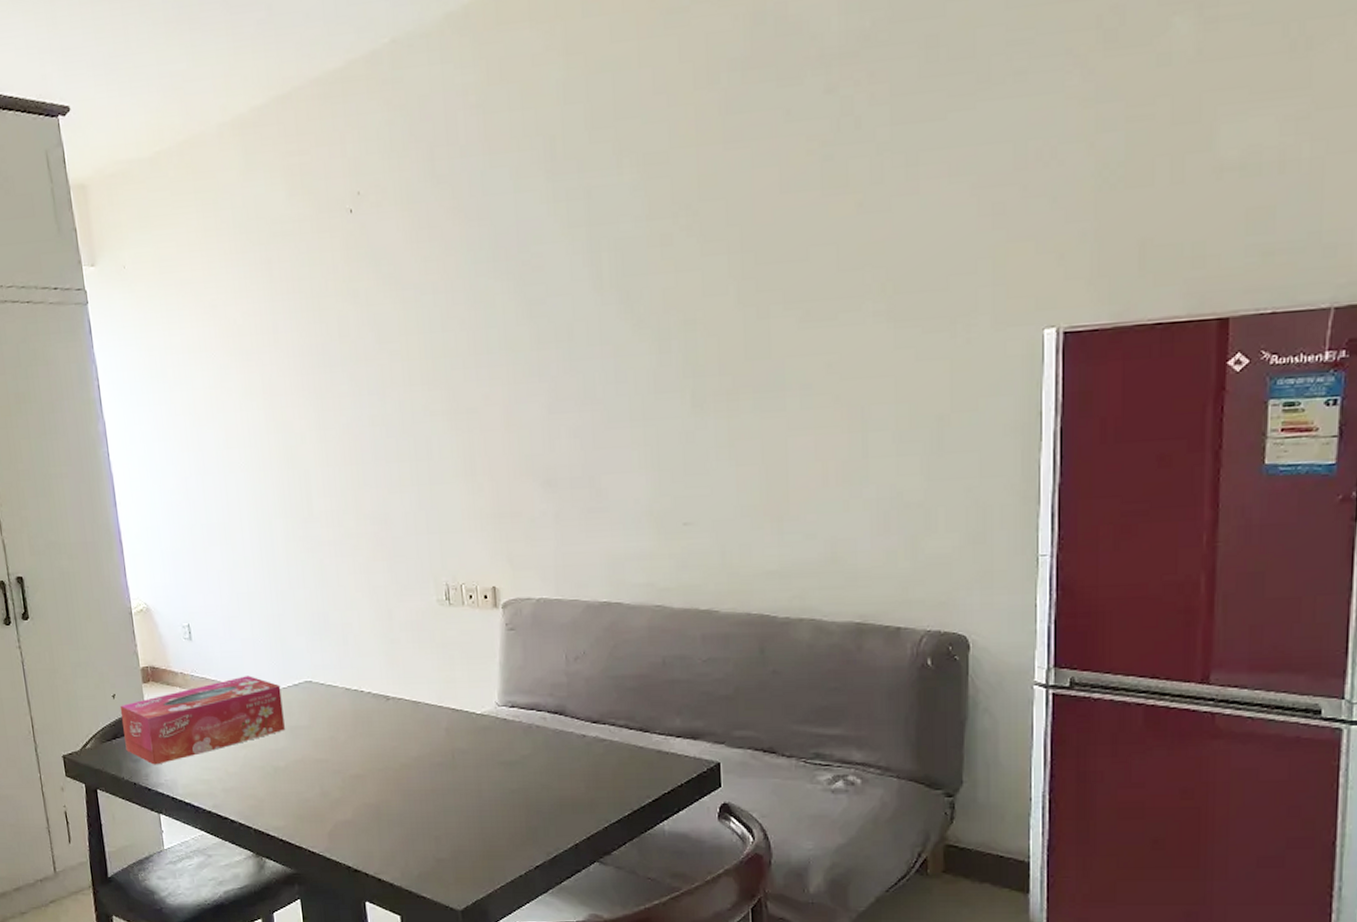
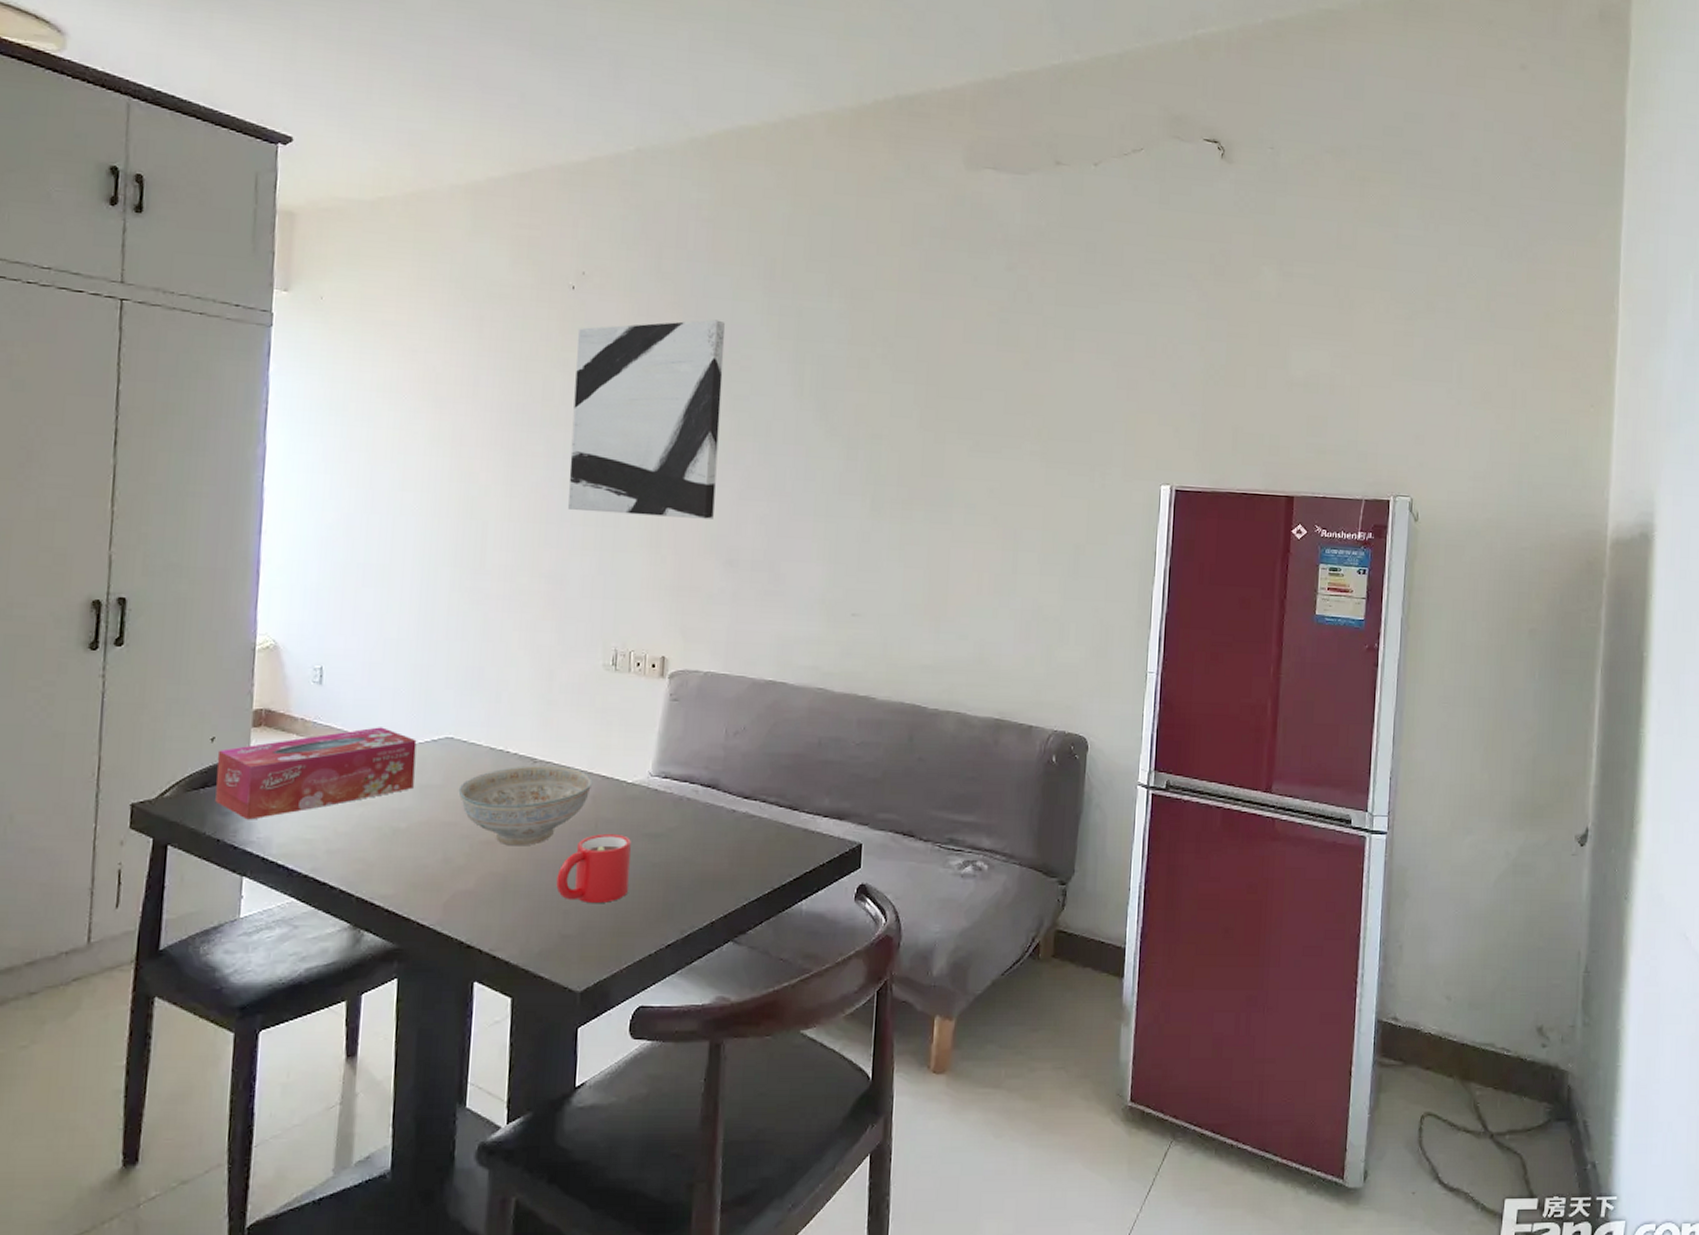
decorative bowl: none [324,702,444,779] -> present [458,765,593,846]
wall art: none [362,218,525,448] -> present [568,319,726,519]
mug: none [424,763,493,828] -> present [556,833,631,903]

+===+

INSTRUCTIONS TO FOLLOW
Could you set down exactly the lines above, from the one containing "wall art: none" through the last, including both and nothing else?

RESPONSE FOR THIS EXERCISE
wall art: none [362,218,525,448] -> present [568,319,726,519]
mug: none [424,763,493,828] -> present [556,833,631,903]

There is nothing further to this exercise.